Error de traducción


Cuento la siguiente historia a propósito de las negociaciones con Grecia. Toda negociación es siempre más compleja y rebuscada de lo que nos llega. A veces, incluso, es también impostada. Y siempre puede haber salidas originales que facilitan un acuerdo allí donde parecía imposible.

Todos hemos tenido algún profesor ya entrado en años encantado de contar batallitas de su vida laboral. La veteranía es un grado a la hora de sumar anécdotas en clase. Este profesor mío nos quiso mostrar, con una de sus experiencias, cómo se desarrollaba una negociación. Siempre nos decía que podíamos hacernos los ofendidos y parecer enfadados, pero nunca enfadarnos, porque la otra parte conocería entonces nuestro punto débil.

De joven, trabajó en la embajada de España en París durante el franquismo. En aquellos años ayudó en unas negociaciones de contenido cultural con la Unión Soviética. El grueso de las negociaciones lo llevaron los equipos de las embajadas en Francia y, una vez cerrados los últimos flecos, los ministros fueron a París a cerrar el acuerdo.

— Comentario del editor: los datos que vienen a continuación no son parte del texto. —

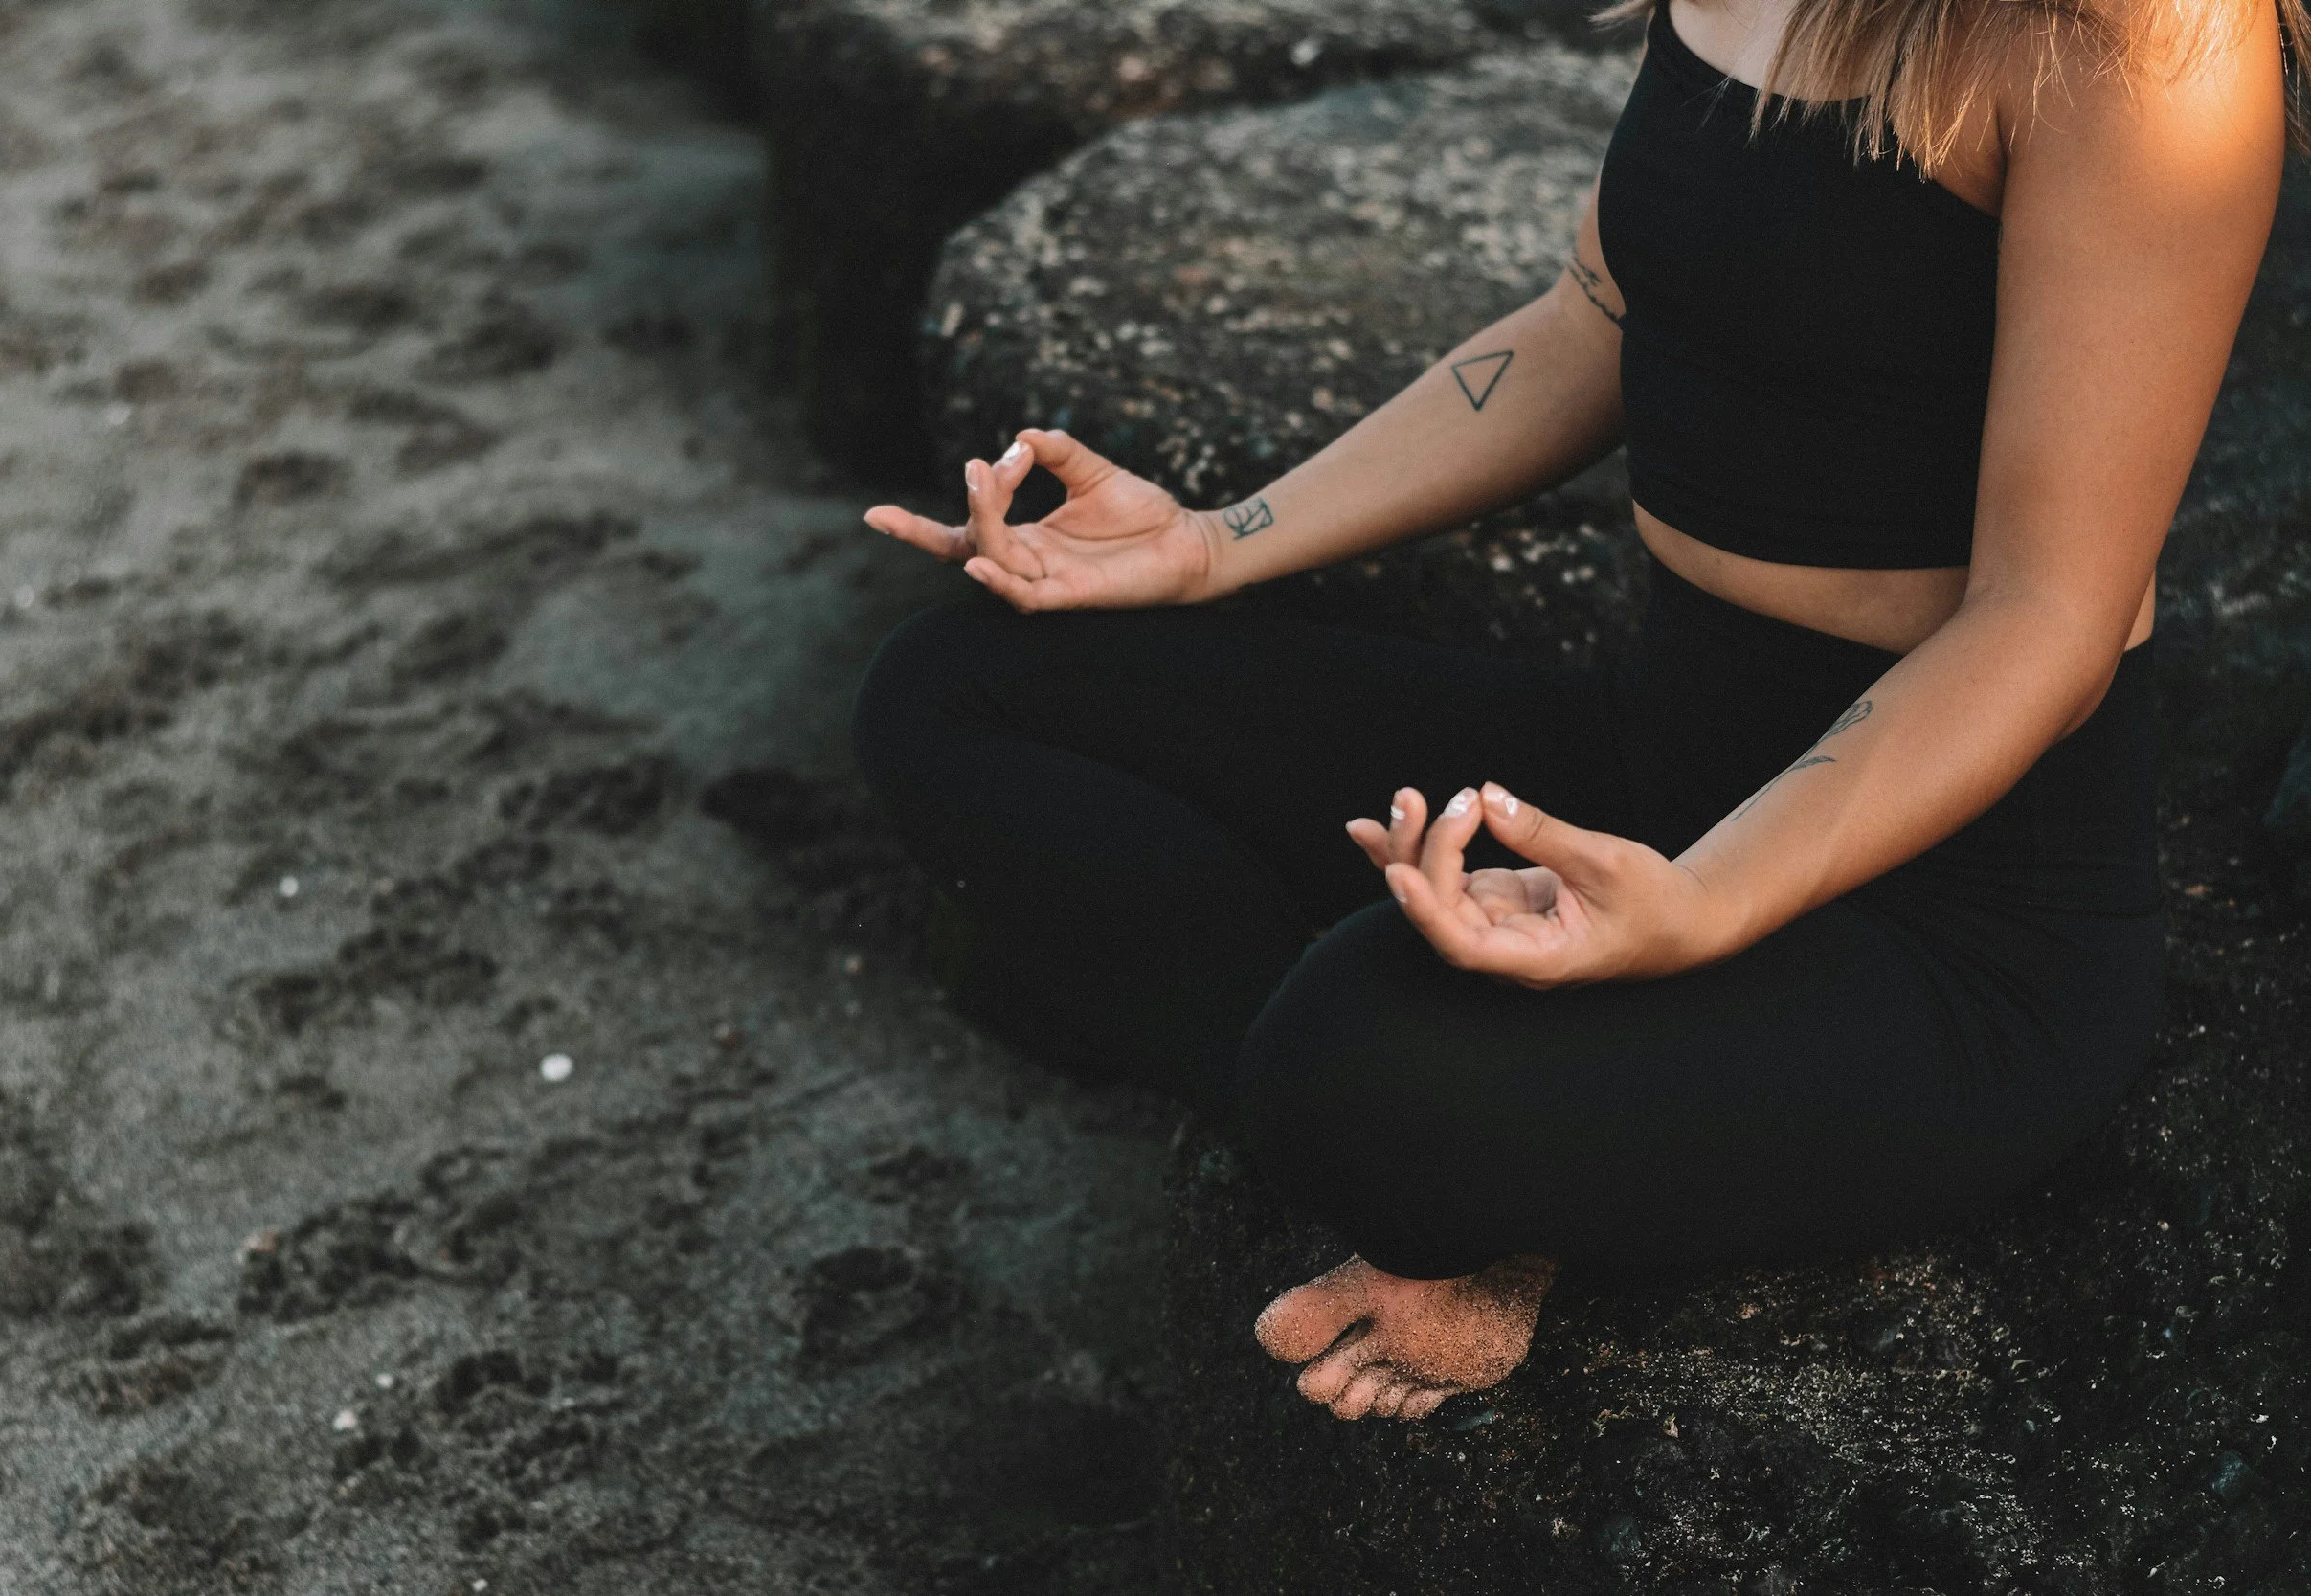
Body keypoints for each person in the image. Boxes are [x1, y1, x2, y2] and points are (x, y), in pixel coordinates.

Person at [851, 0, 2294, 1422]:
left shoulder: (2150, 47)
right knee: (966, 693)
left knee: (1351, 1061)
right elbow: (1593, 318)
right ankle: (1497, 1153)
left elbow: (2048, 619)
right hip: (1657, 751)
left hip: (1950, 914)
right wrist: (1218, 542)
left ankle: (1472, 1160)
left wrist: (1705, 901)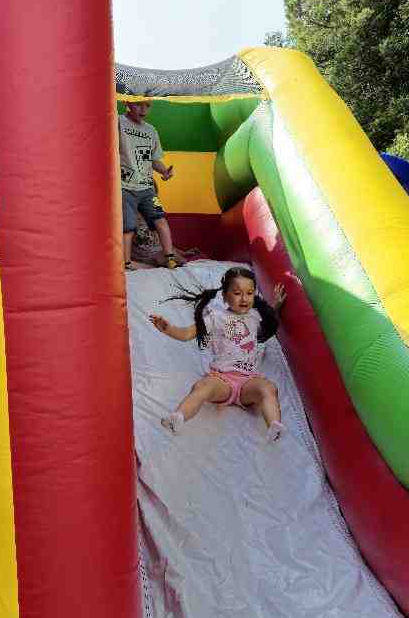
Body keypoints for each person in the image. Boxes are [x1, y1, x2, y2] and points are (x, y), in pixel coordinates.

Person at [149, 267, 287, 442]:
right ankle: (178, 417)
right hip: (223, 380)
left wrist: (275, 305)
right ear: (225, 296)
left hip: (248, 381)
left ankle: (274, 426)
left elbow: (267, 320)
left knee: (268, 388)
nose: (244, 299)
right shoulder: (216, 318)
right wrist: (168, 329)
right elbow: (187, 334)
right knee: (202, 386)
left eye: (249, 293)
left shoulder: (255, 316)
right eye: (237, 293)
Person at [120, 98, 179, 270]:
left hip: (147, 188)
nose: (143, 110)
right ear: (127, 102)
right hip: (125, 186)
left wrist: (164, 171)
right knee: (128, 226)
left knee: (160, 220)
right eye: (138, 104)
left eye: (147, 106)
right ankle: (126, 263)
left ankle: (170, 258)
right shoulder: (118, 122)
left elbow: (154, 160)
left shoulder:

Llegado el día, se sentaron en una mesa larga. Por un lado, la delegación rusa con su ministro a la cabeza, por el otro, la española. Comenzó lo que iba a ser el simple acto formal de la firma. El ministro ruso tomó la palabra. Para sorpresa de todos, y sin venir a cuento, desplegó un show de alabanzas a Lenin, a Stalin, al pueblo obrero, a la lucha de clases… Y exclamó indignado: «¡Esto no se va a firmar jamás!». Quedó la sala en silencio. Mi profesor, boquiabierto. Entonces, el ministro español se quitó las gafas lentamente y las dejó caer sobre la mesa con cierto desdén -mi profesor aprendió que era era un gesto efectivo, que daba tiempo a pensar- y se frotó ligeramente los ojos. Tomó de nuevo las gafas, se las colocó sobre la nariz y dijo muy tranquilo: «Lo siento mucho, me parece que ha habido un malentendido en esta negociación. Buenas tardes». He hizo una señal para que la delegación española se levantara. Y salieron por la puerta.

Mi profesor no daba crédito a que se fuera a ir al garete todo el trabajo de varios meses. El ministro, sin embargo, caminaba imperturbable hacia la salida. Fuera había periodistas, tanto españoles como soviéticos, para cubrir el momento. Cuando estaban a punto de salir por la puerta, se acercó a toda prisa un miembro de la delegación rusa: «¡Esperen, esperen! No puede irse así, debe comprender que el ministro tiene un público en su país y lo que ha dicho lo tenía que decir». A lo que el ministro respondió: «Lo comprendo perfectamente. Entienda también usted que yo también tengo el mío, y por eso voy a salir por esa puerta». El interlocutor soviético lo interpeló de nuevo: «A ver cómo se puede solucionar, no se vayan todavía». Y pasaron a una habitación contigua.

Al cabo de 45 minutos fueron a buscarlos y regresaron a la sala donde esperaba la delegación rusa. Estaban todos menos uno. Entonces, el ministro ruso volvió a tomar la palabra: «Disculpen el malentendido de antes, ha sido culpa del traductor».